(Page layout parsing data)
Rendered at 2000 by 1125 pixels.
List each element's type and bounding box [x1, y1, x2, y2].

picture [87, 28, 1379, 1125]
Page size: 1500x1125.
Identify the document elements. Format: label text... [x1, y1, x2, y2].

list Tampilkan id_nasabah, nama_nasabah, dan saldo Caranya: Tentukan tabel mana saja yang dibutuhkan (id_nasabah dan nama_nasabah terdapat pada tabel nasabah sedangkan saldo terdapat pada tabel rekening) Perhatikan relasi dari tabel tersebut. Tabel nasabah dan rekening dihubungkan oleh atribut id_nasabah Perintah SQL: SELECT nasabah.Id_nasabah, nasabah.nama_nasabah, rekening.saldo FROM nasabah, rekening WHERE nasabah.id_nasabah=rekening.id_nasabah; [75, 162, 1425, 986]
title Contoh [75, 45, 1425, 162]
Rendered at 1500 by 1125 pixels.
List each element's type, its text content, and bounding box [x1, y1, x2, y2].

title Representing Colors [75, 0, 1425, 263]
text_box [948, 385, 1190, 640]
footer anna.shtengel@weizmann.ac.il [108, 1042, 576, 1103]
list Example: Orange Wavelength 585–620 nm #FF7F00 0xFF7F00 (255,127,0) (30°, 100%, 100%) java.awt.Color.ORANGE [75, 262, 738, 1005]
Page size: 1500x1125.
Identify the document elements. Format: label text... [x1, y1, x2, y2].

YOUR ASSIGNMENT. Read through the data above. Report each line that has the word "pixels".

TASK SOLUTION.
Rendered at 2000 by 1125 pixels.
Rendered at 1500 by 1125 pixels.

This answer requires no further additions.